Pelo que li no site do STJ, deduzi que:

a) houve uma ação de cobrança dos autores em desfavor da CEF/FGTS que provavelmente não resultou no provimento do pedido dos expurgos (não sei quais, pois teria que consultar, no TRF4, o processo original);

b) após o trânsito em julgado daquela ação, e em face das decisões de 2000 (STF e STJ), com a edição da Súmula 252/STJ, houve uma ação rescisória, ajuizada pelos autores, defendendo a concessão dos dois expurgos, dada a superveniência de nova jurisprudência reconhecendo aqueles dois expurgos (que, suponho, teriam sido negados na ação original), tendo o TRF4, então, oncedido os dois expurgos (jan/89 e abr/90), a partir das decisões do STF e do STJ;

c) a CEF recorreu alegando que havia coisa julgada, e, em nome da segurança jurídica, o TRF4 decidira equivocadamente, não cabendo rever algo transitado em julgado;

d) esse REsp recebeu provimento, com base na Súmula 343 do STF. Os EREsp (embargos de divergência) foram negados com base na Súmula 168 / STJ. E o Agravo Regimental também foi denegado.

Bom, a questão, se é que foi mesmo essa, não é nova, e eu já me referia a ela em artigo de 2001 ou 2002, quando comentei que a CEF iria postular em juízo, via Ação Rescisória, a devolução de expurgos concedidos além daqueles dois (houve inúmeras decisões transitadas em julgado, entre 1995 e 2000, concedendo até o Plano Bresser).

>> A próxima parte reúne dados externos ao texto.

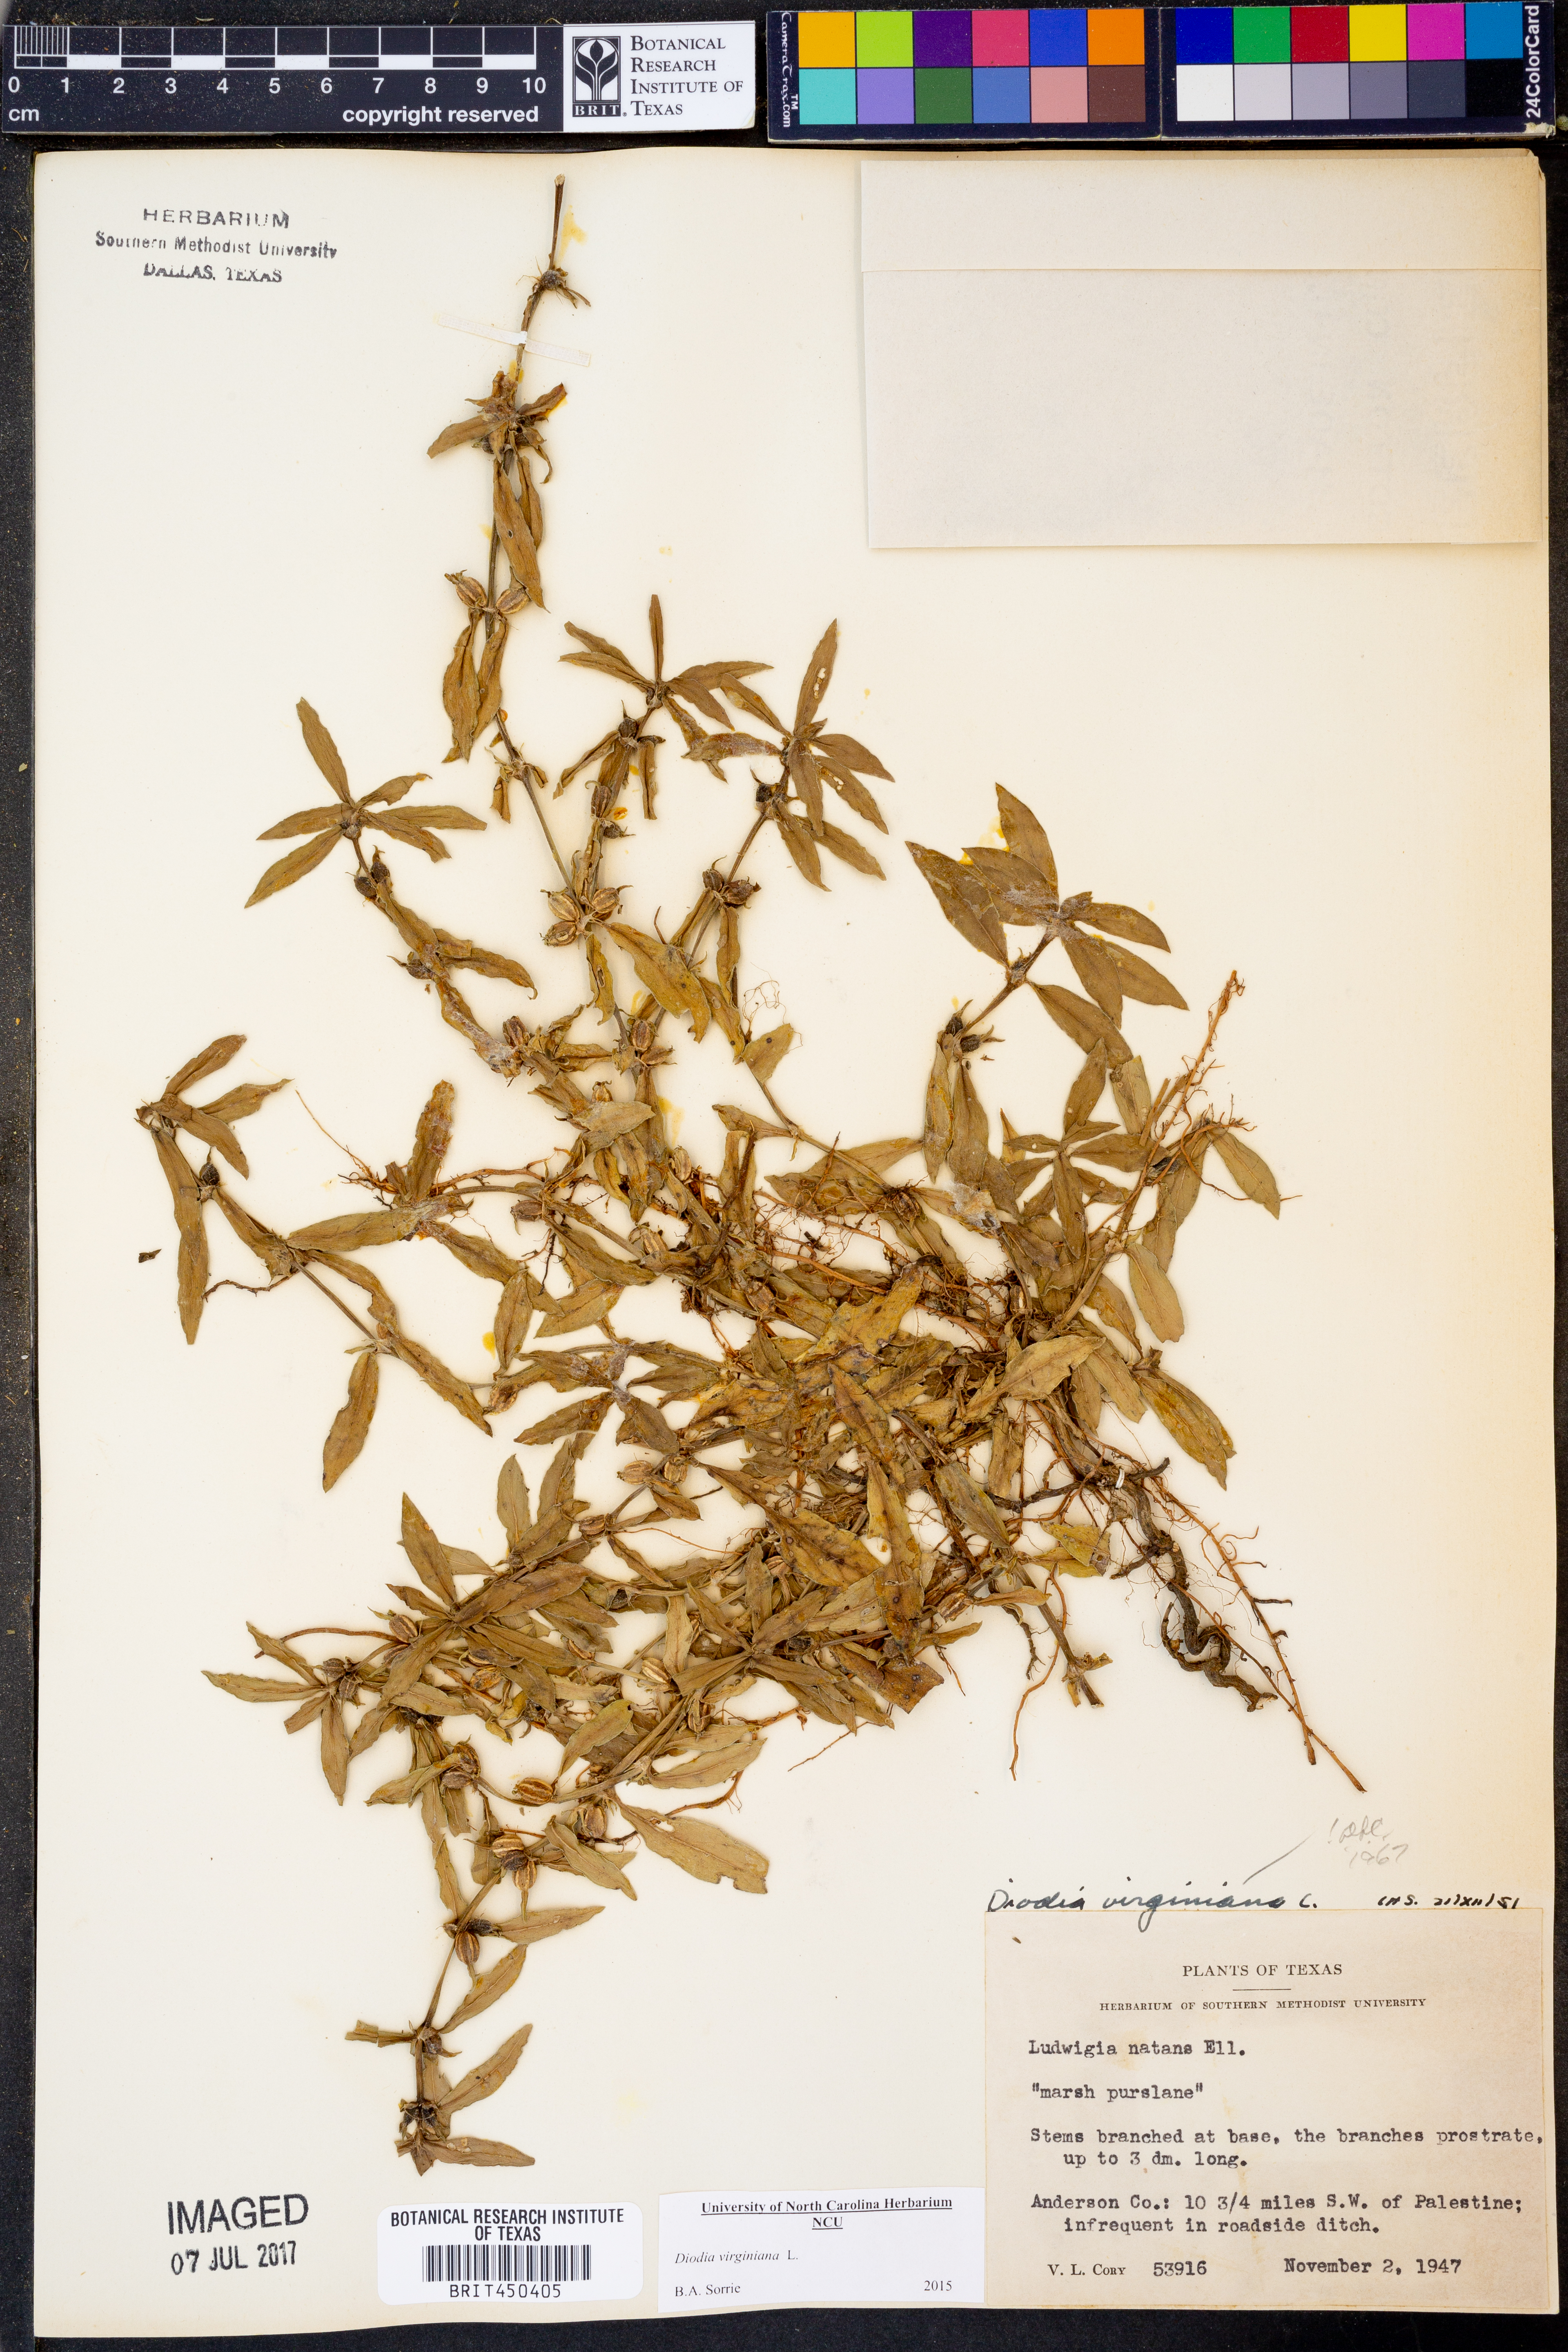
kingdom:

Na sessão de julgamento de um REsp que levou à publicação da Súmula 252, um dos ministros restou vencido e disse que iria continuar concedendo mais que os dois expurgos, pois entendia correto cnceder mais dois ou três (o que duvido que haja feito).

E antevi que tais Ações Rescisória não iriam prosperar, como de fato não prosperaram, pois as decisõies judiciais cumpridas ou executadas "a maior" (diante da nova jurisprudência) haviam sido "conforme a jurisprudência de então".

Conheci, até hoje, apenas um caso em que a parte, teimosa ou ardilosamente, permaneceu apelando, embargando e agravando, e tendo a sorte de de ver seu processo não correr, tanto que, ao vir ao mundo aquele novo entendimento jurisprudencial, não havia ainda matéria transitada em julgado, podendo ser aplicada a nova jurisprudência.

Este caso trazido pela Dra. Katia é às avessas, a AR ajuizada pelos autores.

E o STJ aplicou o mesmo remédio, Súmula 343 do STF:

"NÃO CABE ação rescisória por ofensa a literal dispositivo, QUANDO A DECISÃO RESCINDENDA SE TIVER BASEADO EM TEXTO LEGAL DE INTERPRETAÇÃO CONTROVERTIDA NOS TRIBUNAIS.

Ou seja, se na época da controvérsia transitou em julgado decisão NEGANDO tudo ou CONCEDENDO tudo, nada mais se pode fazer. É coisa julgada, que a CF veda rever.

Eis o que coletei do site do STJ, faltando o AgRg dos autores, que também foi negado (transitou em julgado há quase 3 anos, em maio de 2005)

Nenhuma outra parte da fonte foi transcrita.